[Opening Data to examine section]

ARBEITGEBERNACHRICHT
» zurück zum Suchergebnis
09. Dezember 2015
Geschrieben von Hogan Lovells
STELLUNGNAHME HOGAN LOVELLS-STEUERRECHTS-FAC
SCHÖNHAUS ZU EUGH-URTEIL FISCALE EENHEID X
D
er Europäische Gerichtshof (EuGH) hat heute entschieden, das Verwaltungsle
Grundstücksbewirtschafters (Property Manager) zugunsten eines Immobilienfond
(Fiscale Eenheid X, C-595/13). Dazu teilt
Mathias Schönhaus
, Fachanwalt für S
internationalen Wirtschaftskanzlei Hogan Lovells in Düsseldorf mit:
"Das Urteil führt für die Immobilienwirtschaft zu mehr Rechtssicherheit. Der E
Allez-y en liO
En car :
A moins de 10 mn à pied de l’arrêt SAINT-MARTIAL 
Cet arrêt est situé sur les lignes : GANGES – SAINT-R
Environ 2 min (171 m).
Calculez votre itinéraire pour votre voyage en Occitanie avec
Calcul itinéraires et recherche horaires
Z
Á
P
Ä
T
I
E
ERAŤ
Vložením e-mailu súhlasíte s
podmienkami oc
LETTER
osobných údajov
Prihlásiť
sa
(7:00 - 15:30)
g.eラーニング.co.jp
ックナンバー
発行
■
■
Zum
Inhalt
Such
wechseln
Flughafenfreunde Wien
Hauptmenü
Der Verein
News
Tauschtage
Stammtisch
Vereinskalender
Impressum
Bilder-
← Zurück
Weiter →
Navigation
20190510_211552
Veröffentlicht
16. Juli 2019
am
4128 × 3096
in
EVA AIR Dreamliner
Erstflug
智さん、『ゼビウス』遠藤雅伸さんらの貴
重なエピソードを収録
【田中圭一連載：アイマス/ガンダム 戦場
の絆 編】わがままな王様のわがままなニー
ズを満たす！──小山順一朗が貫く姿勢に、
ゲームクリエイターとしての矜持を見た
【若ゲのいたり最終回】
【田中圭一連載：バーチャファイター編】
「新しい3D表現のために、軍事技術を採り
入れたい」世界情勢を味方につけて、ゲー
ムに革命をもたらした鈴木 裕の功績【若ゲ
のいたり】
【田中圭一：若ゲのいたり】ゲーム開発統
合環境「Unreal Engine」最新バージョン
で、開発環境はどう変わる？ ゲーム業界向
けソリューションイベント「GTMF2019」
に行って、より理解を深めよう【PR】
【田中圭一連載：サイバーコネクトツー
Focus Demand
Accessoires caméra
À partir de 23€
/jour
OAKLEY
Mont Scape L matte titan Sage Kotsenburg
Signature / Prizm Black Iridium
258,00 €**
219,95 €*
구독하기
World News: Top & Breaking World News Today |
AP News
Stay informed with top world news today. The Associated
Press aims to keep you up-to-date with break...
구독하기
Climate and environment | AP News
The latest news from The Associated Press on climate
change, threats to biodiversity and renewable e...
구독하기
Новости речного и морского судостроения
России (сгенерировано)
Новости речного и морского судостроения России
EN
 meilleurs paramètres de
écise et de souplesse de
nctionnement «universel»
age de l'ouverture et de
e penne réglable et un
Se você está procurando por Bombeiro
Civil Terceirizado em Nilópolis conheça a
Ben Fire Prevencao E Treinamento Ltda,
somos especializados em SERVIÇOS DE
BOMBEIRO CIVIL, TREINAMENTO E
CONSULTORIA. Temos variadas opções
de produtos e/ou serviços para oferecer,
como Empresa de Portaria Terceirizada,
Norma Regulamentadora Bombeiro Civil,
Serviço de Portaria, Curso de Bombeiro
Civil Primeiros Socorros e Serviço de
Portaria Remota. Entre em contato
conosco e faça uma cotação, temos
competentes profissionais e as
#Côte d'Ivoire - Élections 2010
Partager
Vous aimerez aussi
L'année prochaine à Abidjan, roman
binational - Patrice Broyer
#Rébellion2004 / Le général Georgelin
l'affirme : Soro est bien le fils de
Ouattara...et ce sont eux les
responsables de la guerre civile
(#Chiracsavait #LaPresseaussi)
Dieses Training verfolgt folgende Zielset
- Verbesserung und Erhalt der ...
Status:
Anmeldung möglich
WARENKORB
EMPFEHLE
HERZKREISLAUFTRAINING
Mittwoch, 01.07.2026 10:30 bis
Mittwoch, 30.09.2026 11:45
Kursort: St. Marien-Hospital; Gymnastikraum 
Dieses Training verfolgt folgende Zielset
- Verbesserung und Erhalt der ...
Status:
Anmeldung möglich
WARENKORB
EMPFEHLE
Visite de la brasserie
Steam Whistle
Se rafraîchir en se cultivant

[Closing Data to examine section]

> Exercise directions: In the listing above, count each line that holds the string "田中圭一連載". Give the number only.

> Expected answer: 3